EXCELLENCE Cardamom Panna Cotta
Featuring the spicy, warmth of fresh cardamom paired with creamy EXCELLENCE milk chocolate, this lovely and light chocolate panna cotta recipe is a show-stopping dessert for summer nights.
Lindt EXCELLENCE Extra Creamy Milk Chocolate Bar, 100g
- 100g x 3 Lindt EXCELLENCE Extra Creamy Milk Chocolate bars, finely chopped
- 2 cups (500ml) 35% cream
- 1/2 cup (150ml) 3.25% milk
- 1/3 cup (80 ml) granulated sugar
- 7 cardamom pods
- 2 tbsp (30 ml) cornstarch
- 1 Tbsp (15 ml) gelatin
- 1/2 tsp (2 ml) kosher salt
- 1/2 cup (125 ml) 35% cream
- 1 tsp (5 ml) vanilla extract
- Grated or shaved Lindt EXCELLENCE Extra Creamy Milk Chocolate Bar
- Fresh berries
Lindt Chocolate In This Recipe
Mix together cream, sugar and milk in a saucepan.
Slightly bruise the cardamom pods with the blade of a knife in order to release their aroma. Place in cream mixture and bring to low boil over medium-low heat. Remove from heat. Let steep for 30 minutes, strain out cardamom pods, and discard.
Return strained liquid back to saucepan. Whisk in chocolate until smooth.

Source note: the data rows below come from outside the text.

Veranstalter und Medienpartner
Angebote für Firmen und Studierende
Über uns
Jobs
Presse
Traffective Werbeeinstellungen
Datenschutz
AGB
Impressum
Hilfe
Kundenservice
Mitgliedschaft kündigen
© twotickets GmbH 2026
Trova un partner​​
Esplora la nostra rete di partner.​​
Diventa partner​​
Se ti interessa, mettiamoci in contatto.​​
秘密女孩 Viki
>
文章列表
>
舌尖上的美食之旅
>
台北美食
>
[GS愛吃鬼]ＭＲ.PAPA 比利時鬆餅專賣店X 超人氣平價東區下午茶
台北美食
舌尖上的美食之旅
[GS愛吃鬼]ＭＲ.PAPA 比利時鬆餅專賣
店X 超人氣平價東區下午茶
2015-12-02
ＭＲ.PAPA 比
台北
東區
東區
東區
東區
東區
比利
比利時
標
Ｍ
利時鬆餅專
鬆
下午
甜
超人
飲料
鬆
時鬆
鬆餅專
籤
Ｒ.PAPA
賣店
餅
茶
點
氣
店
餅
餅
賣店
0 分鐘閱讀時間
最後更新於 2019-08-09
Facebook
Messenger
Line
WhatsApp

Slowly pour 1/2 cup of the cooled chocolate mixture over cornstarch in a bowl and whisk constantly to create a smooth paste. Return the cornstarch mixture back to the saucepan and continue to whisk. This will prevent lumps from forming in the panna cotta. Cook for 4 to 5 minutes over low heat until the mixture starts to thicken slightly, stirring continuously with a whisk.
When mixture has thickened, take pot off heat.
Make gelatin according to packaging directions. Once dissolved, quickly whisk 1/2 cup of chocolate mixture into softened gelatin. Return mixture to saucepan, whisk well.
Portion out into stemmed dessert cups or small glasses. Cover each with plastic wrap and place in fridge. Chill for 4 hours or overnight.
To finish with an optional topping, whip cream with vanilla. Dollop the cream on top of the panna cotta, garnishing with chocolate and berries.